## START Records for processing

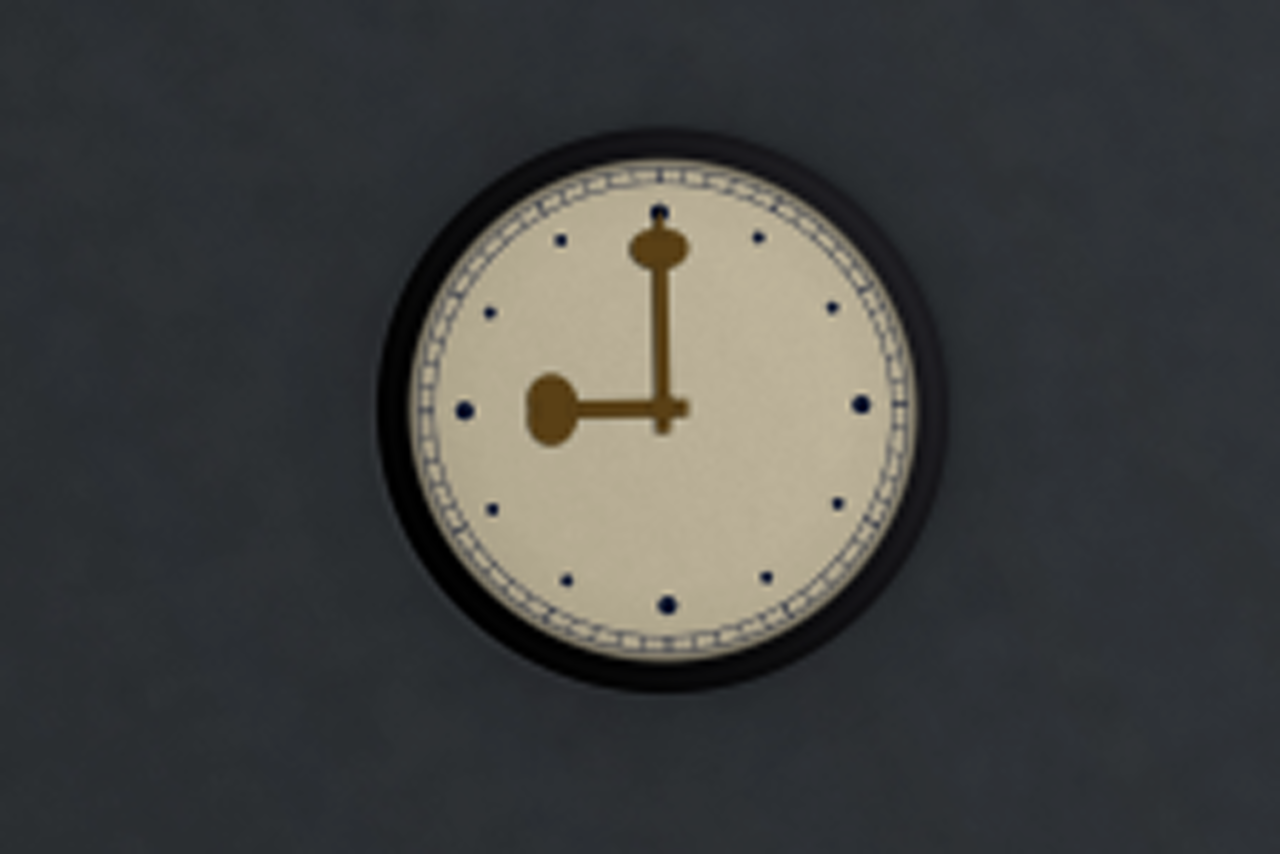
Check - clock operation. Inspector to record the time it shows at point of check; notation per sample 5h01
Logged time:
9h00
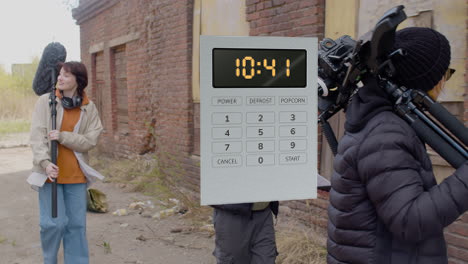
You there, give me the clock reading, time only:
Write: 10:41
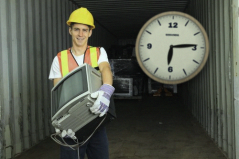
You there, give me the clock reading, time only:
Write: 6:14
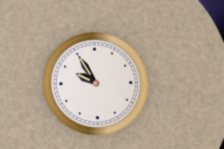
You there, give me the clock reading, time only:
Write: 9:55
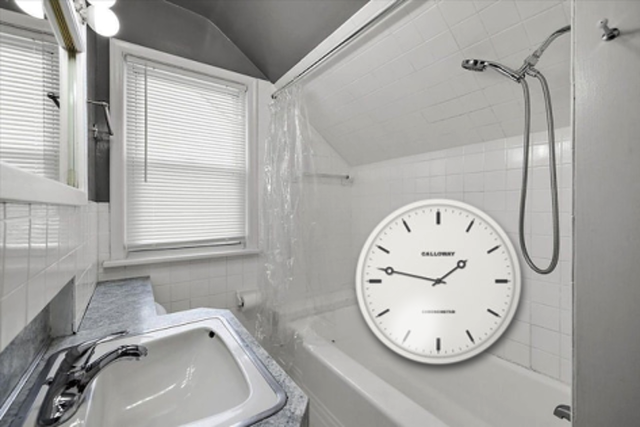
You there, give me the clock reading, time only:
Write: 1:47
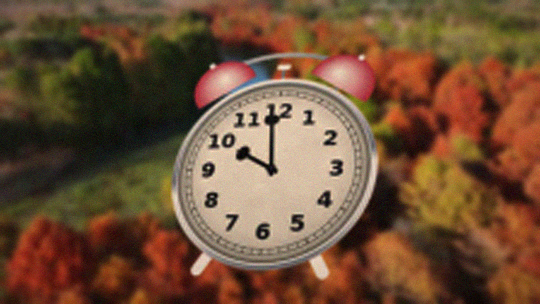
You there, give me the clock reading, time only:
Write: 9:59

## END Records for processing

● **What to work on**
Copy all of the records above word for word, leaving out the pictures.

● **Written reply**
Check - clock operation. Inspector to record the time it shows at point of check; notation per sample 5h01
Logged time:
9h00
You there, give me the clock reading, time only:
Write: 10:41
You there, give me the clock reading, time only:
Write: 6:14
You there, give me the clock reading, time only:
Write: 9:55
You there, give me the clock reading, time only:
Write: 1:47
You there, give me the clock reading, time only:
Write: 9:59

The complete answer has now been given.